About the Victorian Naginata Renmei

The Victorian Naginata Renmei (VNR) was established by Nagae Reiko in the mid-1990's and instructs naginata in the atarashii form. Mrs Nagae was instrumental in introducing naginata as a martial art form to Australia and we honour her ongoing contributions.

Classes are instructed in English with Japanese terminology.

The VNR is affiliated with the Australian Naginata Federation and through them the International Naginata Federation. The VNR is proud to be part of the Melbourne Budokai which also trains practitioners in kendo and iaido.

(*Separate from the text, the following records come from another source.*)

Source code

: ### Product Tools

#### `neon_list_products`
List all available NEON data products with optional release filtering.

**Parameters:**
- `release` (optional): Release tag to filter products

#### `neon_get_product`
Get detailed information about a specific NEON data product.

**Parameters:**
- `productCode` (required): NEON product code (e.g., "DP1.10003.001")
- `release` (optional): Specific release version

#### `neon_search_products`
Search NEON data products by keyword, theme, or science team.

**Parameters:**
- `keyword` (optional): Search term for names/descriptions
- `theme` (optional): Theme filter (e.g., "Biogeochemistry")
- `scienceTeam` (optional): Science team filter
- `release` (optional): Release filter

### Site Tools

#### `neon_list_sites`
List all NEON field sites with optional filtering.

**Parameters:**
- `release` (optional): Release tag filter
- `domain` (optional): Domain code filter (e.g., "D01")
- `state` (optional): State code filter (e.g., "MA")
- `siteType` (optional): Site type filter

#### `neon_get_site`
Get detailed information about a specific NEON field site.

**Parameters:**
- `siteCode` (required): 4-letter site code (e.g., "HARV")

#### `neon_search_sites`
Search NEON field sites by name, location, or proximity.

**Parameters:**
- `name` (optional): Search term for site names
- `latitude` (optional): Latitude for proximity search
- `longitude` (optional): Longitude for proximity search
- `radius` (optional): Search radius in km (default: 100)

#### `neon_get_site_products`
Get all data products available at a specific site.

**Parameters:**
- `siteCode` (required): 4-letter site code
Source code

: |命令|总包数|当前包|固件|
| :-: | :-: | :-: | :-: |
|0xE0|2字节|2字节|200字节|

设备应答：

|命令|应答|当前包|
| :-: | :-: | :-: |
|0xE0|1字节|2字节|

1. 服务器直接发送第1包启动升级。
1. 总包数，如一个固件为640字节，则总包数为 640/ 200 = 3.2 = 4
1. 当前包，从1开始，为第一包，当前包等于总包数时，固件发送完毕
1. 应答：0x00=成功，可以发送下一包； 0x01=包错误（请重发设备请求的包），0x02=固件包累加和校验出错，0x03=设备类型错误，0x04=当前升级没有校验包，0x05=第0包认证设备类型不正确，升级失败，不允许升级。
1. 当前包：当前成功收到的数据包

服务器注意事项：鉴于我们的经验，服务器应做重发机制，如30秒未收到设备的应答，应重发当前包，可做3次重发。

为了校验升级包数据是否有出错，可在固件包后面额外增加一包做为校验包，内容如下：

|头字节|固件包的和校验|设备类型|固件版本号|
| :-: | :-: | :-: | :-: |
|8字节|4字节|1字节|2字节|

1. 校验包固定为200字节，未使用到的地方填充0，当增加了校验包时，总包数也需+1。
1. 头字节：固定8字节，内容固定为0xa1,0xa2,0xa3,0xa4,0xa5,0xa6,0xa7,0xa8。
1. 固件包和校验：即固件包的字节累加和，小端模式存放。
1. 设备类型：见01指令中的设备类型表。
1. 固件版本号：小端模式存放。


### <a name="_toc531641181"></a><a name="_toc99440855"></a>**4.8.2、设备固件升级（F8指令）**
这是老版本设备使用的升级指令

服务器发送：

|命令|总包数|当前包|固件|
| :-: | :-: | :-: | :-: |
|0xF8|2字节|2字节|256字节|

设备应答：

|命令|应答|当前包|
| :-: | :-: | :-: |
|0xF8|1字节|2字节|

You can find a history on the creation of the VNR, ANF and NSWNA written by Mrs Nagae here.

Naginata (Atarashii)

The naginata was originally a weapon of the Japanese foot-soldier between the 11th and 15th centuries but become the practice and province of women after the onset of peace around the 17th century.[1]

Atarashii (new, or modern) naginata is the form most commonly practiced today. Back in the early 1900's nagainata officially became part of the educational system as a martial art primarily for women to train in[2] and gradually the forms and techniques moved towards some standardisation. After the end of World War II, all the budo arts were banned by the occupying forces and it wasn't until 1953 when the restrictions began to lift that naginata was re-introduced to the schooling system. It was in this period that the atarashii style began crystallising into its current form.[2]. There are other styles that are still practiced - jikshinkage-ryu or tendo-ryu for example - but atarashii is the form practiced by the VNR.

For more detailed information on the history of naginata, the VNR highly recommends 'Naginata. History and practice' by Alex Bennett as an excellent English-language history and instructional guide for naginata.